● PROBLEM REQUIREMENTS
Print every one of the entries below line for line, changing nothing.

● AVAILABLE DATA
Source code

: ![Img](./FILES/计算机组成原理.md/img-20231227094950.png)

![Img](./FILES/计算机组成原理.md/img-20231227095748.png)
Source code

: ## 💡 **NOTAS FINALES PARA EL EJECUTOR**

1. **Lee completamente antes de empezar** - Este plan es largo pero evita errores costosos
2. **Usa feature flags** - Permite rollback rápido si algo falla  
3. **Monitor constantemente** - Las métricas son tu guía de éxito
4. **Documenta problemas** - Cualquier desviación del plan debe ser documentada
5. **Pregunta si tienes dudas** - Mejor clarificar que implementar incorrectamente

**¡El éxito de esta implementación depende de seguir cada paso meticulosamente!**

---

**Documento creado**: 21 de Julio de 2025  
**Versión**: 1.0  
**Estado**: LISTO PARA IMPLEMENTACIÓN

● TASK SOLUTION
Source code

: ![Img](./FILES/计算机组成原理.md/img-20231227094950.png)

![Img](./FILES/计算机组成原理.md/img-20231227095748.png)
Source code

: ## 💡 **NOTAS FINALES PARA EL EJECUTOR**

1. **Lee completamente antes de empezar** - Este plan es largo pero evita errores costosos
2. **Usa feature flags** - Permite rollback rápido si algo falla  
3. **Monitor constantemente** - Las métricas son tu guía de éxito
4. **Documenta problemas** - Cualquier desviación del plan debe ser documentada
5. **Pregunta si tienes dudas** - Mejor clarificar que implementar incorrectamente

**¡El éxito de esta implementación depende de seguir cada paso meticulosamente!**

---

**Documento creado**: 21 de Julio de 2025  
**Versión**: 1.0  
**Estado**: LISTO PARA IMPLEMENTACIÓN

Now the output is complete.